Like all great writers, she knows that there’s a time for humor and a time to say “this sucks and there’s nothing funny about it.” She’s written some powerful, heart-wrenching posts about the fact that her two youngest children have serious neuromuscular disorder called Spinal Muscular Atrophy (SMA). Earlier this year she wrote:
I don’t really know how I get through each day. With God’s help, I just do. I started this blog to help record all the funny moments in our day because I need to be reminded myself sometimes. It would be very easy for me to become overwhelmed with sadness, hopelessness and anger. There was a period following the diagnosis of Fulton that I didn’t think I could find joy in life again, ever. How could I so much as smile, while he was asked to endure such an existence? After a period of shock, I was depressed for several months. It was only after reading this book from Father Benedict Groeschel that I started to feel better.

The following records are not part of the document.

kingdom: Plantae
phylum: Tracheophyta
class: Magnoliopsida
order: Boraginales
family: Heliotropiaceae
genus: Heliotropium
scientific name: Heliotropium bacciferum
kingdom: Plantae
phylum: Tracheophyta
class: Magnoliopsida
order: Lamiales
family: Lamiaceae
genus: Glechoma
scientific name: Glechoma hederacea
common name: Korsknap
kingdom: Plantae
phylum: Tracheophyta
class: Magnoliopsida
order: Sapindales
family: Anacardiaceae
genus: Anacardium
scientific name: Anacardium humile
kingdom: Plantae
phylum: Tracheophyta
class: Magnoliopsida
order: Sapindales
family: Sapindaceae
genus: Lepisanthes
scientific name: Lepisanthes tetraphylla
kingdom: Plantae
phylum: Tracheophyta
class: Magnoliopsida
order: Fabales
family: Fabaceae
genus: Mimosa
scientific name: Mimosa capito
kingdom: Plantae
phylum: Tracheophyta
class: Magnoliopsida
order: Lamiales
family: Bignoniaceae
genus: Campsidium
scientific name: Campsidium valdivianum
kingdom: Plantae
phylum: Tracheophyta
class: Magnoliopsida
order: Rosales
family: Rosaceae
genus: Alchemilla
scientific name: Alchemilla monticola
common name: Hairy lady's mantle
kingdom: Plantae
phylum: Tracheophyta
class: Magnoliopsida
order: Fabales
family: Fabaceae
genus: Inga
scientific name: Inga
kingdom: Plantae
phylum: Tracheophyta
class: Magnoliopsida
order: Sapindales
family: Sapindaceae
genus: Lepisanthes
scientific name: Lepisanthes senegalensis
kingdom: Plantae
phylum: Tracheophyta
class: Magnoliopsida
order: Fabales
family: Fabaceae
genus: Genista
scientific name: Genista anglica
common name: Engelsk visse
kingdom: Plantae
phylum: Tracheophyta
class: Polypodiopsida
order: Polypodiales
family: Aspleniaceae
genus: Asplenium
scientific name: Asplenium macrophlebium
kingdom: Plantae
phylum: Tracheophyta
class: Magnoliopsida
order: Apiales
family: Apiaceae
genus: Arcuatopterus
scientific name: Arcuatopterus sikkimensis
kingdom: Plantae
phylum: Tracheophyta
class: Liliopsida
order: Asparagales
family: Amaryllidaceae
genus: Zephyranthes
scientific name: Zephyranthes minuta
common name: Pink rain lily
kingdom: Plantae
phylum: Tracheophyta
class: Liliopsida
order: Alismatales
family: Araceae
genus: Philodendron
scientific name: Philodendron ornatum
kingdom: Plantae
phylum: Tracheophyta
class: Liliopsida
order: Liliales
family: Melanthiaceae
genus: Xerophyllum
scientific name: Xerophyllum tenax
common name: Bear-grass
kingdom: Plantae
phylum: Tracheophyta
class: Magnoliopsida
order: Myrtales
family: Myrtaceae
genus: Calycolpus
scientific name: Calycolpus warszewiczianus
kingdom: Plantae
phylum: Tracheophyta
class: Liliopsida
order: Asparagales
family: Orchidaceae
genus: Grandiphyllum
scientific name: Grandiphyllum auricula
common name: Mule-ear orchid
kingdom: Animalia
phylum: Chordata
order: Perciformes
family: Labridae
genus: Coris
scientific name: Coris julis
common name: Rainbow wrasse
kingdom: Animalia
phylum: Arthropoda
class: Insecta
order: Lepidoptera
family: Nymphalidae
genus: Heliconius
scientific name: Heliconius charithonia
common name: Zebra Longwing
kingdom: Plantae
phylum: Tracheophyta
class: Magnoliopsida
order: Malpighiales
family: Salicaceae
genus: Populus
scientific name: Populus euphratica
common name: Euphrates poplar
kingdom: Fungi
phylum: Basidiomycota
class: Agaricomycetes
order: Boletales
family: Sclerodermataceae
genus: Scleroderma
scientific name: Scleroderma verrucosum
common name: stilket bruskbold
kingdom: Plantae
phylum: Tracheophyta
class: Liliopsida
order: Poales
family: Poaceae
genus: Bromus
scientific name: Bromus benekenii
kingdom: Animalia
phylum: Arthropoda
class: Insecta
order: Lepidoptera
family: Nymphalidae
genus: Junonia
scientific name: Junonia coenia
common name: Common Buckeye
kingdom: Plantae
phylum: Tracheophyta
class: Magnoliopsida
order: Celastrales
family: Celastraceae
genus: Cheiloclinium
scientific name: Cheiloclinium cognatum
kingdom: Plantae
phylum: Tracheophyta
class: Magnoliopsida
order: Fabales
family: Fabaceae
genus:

Once I learned my youngest son would also have SMA I sank into a spiritual depression that I think I am still recovering from. It’s why I’m not writing a blog containing the deep insight I’ve gleaned from parenting children with physical disabilities or how I’ve reached greater spiritual depths because of our situation. I’m not there yet. I’m still struggling.
One of the most powerful and inspiring blog posts I’ve read in a long time, which I think of often, is when Kelly wrote from the hospital to describe how her children have dealt with their siblings’ disabilities.
(I’m trying to convince her to put a PayPal button prominently at the top of her blog so that we can help her with her nursing care issues, and achieve her goal of owning the “Kardashian of handicap transportation“.)
I’ll stop talking now so that you can cease wasting your precious time on my site and read This Ain’t the Lyceum instead. See you there!